Se côtoyer en toute délicatesse
Nous avons tous des voisins, que nous le voulions ou non. Et bien souvent, ils sont sources de tracas. Pas toujours? État des lieux.
Mes voisines m’ont sauvé la vie. Non pas que j’étais en train de faire un arrêt cardiaque et qu’elles avaient un défibrillateur à portée de main, mais je me trouvais néanmoins dans une situation de grande détresse: quand mon ami m’avait larguée d’un jour à l’autre, me laissant complètement seule, avec deux enfants en bas âge. Si Sophie et Steffi n’avaient pas habité dans le même immeuble, (elles étaient là pour me consoler de mon chagrin d’amour et je pouvais toujours aller demander un service), je serais encore en train de pleurnicher aujourd’hui, dans le bel appartement ancien du Kreis 6 à Zurich: déçue, frustrée et désillusionnée.
«Prosecco time!»: c’est le petit message que je recevais en général vers 20 heures. Une invitation à venir prendre l’apéritif dans le convivial appartement situé au dernier étage, où habitaient les deux sœurs. «Coucou ma belle, monte donc nous voir, nous allons te faire retrouver le sourire!» Et c’était aussi bien pratique: une fois que les enfants s’étaient couchés et qu’on n’entendait plus aucun bruit, je mettais en marche le babyphone puis me dirigeais à pas feutrés vers l’appartement de mes voisines. Dans ma grande tristesse, rien ne me semblait plus précieux que ces heures agréables à bavarder en toute convivialité, qui me faisaient oublier mon célibat. Nous nous étions toutes les trois toujours bien entendues dans la copropriété. Mais l’histoire du chagrin d’amour nous a vraiment soudées et l’a montré clairement: l’âme salvatrice est souvent très proche. À la porte d’à côté, à l’autre bout du couloir, une rangée de maisons plus loin ou, comme dans mon cas, un étage plus haut.

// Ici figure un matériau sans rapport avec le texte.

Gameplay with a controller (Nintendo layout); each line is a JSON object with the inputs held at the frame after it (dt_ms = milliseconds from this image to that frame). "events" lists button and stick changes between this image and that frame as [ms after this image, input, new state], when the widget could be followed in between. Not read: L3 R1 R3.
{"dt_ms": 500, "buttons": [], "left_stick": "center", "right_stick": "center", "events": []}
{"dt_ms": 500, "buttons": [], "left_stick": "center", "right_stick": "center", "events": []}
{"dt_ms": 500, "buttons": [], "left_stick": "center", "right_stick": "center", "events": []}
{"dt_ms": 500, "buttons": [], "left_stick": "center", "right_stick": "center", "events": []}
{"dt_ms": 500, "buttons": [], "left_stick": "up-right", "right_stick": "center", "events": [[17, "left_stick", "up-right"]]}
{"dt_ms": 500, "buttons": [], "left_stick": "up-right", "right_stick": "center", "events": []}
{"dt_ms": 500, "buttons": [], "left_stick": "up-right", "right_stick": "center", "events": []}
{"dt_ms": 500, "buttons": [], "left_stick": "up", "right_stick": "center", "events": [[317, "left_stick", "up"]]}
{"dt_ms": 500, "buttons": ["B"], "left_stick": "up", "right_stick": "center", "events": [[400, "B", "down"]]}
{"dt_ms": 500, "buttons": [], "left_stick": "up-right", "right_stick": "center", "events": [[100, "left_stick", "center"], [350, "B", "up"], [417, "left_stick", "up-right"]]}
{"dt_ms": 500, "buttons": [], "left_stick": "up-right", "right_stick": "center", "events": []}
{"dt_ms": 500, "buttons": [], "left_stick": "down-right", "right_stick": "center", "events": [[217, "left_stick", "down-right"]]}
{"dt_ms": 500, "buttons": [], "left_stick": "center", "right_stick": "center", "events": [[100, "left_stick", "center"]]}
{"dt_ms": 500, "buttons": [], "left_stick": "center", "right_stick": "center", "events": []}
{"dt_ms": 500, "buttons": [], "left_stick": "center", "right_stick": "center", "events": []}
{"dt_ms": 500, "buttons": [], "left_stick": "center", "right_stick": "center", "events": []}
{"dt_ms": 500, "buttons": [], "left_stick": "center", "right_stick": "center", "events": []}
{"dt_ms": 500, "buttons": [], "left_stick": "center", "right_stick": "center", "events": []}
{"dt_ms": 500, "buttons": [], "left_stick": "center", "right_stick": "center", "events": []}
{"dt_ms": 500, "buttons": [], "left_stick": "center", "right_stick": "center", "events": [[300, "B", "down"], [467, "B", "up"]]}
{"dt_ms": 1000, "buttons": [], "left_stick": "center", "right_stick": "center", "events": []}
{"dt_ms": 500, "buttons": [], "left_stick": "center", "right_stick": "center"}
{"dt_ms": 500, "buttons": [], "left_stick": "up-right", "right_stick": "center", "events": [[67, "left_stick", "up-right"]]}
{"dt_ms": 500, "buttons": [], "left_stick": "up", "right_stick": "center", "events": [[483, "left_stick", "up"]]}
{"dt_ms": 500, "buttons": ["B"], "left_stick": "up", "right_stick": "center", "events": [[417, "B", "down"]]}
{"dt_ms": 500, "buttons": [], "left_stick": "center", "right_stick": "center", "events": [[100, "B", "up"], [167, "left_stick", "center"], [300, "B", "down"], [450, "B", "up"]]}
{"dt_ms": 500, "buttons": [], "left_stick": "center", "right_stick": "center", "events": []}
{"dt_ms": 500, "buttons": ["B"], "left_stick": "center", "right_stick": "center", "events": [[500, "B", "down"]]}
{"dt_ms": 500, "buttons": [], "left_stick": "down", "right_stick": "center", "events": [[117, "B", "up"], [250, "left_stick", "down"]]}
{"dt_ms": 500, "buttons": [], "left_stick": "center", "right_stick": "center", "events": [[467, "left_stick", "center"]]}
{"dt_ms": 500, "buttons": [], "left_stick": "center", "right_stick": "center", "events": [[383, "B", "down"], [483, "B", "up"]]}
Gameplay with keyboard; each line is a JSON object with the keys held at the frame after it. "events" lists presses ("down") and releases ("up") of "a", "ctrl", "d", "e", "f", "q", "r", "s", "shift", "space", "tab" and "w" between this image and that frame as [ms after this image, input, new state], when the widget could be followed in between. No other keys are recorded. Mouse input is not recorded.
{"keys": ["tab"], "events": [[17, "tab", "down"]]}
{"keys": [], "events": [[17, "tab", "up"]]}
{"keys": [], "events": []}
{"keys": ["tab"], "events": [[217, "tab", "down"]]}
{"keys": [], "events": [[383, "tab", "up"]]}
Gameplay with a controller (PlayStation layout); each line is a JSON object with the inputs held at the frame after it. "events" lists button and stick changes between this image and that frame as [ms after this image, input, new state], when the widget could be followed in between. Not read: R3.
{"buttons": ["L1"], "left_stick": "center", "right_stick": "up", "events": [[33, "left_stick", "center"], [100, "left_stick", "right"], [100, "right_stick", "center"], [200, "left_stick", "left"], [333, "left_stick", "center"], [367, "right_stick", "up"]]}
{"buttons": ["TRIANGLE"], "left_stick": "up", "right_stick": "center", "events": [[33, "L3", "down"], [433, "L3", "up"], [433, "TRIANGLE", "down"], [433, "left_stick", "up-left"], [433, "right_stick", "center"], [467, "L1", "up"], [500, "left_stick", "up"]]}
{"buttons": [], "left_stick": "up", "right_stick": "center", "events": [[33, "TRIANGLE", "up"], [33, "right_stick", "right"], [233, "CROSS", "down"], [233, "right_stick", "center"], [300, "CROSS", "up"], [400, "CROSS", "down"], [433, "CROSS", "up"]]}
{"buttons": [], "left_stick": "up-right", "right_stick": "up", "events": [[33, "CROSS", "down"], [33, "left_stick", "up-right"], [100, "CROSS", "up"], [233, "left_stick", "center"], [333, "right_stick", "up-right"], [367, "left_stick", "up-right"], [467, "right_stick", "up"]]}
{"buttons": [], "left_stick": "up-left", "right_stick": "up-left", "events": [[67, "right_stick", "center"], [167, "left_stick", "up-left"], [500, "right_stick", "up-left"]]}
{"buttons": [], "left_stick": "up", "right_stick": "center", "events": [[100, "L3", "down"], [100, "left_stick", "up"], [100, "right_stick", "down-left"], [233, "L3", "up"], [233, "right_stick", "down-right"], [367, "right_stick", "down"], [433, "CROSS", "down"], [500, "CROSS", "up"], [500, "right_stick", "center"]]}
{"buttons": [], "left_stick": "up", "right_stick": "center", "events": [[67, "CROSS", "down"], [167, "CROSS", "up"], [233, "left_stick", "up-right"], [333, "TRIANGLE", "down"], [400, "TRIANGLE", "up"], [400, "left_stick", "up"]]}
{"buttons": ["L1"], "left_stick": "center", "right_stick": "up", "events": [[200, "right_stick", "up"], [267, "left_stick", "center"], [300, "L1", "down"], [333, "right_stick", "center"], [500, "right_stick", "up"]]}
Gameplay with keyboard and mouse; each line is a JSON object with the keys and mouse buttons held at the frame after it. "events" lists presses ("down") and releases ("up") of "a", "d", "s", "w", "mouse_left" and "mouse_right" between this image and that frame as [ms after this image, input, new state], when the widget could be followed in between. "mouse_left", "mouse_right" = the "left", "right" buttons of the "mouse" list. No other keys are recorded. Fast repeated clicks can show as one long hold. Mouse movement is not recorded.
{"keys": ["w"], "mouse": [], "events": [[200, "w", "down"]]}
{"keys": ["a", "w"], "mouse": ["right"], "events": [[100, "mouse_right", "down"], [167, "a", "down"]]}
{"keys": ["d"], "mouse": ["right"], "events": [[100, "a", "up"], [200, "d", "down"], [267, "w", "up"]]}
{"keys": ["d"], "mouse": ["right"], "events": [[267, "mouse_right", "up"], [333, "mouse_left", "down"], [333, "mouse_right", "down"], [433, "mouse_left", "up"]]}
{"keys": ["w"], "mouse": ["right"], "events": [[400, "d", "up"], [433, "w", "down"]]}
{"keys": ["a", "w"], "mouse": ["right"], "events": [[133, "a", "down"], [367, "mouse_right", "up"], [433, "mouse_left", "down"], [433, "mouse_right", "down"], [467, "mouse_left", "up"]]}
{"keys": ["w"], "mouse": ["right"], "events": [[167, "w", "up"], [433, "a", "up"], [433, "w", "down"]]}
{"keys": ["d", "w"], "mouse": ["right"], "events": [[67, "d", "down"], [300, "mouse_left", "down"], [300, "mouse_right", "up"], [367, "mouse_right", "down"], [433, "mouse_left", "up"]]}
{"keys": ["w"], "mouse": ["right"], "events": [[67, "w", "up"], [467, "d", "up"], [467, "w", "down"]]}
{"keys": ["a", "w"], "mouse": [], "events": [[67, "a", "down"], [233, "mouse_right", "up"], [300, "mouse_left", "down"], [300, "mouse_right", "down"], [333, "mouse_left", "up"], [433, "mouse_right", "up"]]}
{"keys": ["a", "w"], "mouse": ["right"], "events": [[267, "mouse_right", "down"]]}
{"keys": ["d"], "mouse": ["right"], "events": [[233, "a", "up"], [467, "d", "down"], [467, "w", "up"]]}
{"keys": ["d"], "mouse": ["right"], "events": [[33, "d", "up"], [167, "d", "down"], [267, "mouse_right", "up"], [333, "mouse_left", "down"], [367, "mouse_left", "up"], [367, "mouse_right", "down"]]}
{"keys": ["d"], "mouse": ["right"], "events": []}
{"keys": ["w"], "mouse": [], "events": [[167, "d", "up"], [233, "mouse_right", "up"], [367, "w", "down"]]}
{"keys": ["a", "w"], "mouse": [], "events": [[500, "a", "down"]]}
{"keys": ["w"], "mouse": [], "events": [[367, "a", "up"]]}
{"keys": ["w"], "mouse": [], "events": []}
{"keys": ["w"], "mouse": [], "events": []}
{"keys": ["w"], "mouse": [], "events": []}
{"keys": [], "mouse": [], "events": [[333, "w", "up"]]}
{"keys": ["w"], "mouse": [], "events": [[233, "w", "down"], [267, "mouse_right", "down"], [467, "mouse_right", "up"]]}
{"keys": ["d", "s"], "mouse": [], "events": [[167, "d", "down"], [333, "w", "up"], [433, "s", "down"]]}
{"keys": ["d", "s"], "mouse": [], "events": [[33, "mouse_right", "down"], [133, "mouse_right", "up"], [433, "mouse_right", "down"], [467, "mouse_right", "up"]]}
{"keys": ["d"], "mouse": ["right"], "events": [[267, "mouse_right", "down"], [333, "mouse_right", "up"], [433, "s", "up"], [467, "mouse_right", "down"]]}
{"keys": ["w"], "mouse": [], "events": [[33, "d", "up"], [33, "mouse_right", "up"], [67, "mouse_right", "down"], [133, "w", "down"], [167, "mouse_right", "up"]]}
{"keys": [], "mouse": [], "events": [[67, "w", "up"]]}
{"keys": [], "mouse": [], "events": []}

Ignorance, discrétion ou désintérêt?
Il est vrai que chacun, que ce soit en tant que locataire ou propriétaire, a déjà vérifié le fait qu’habiter dans le même immeuble ne signifie pas nécessairement de ressentir des liens personnels. Pourquoi, c’est tellement merveilleux de cultiver la convivialité avec les gens aux côtés desquels on vit. La dame seule dans son deux pièces? Bof... Elle passe ses journées à regarder la télé et à fumer et n’a certainement rien d’intéressant à raconter. Le manager toujours tiré à quatre épingles qui roule dans une voiture haut de gamme et passe toujours des appels importants avec le kit main-libres? Il a toujours l’air pressé et de toute façon, il ne parle que l’anglais. La joggeuse toute mince, qui fait des tours de quartier dans la soirée? Je n’ai même pas besoin de lui dire bonjour, de toute façon elle ne m’entendrait pas avec ses écouteurs sur les oreilles. Nous avons mille et une raisons d’ignorer nos voisins ou de faire délicatement semblant de ne pas les voir. Rentrez chez soi, fermer sa porte et être enfin tranquille ...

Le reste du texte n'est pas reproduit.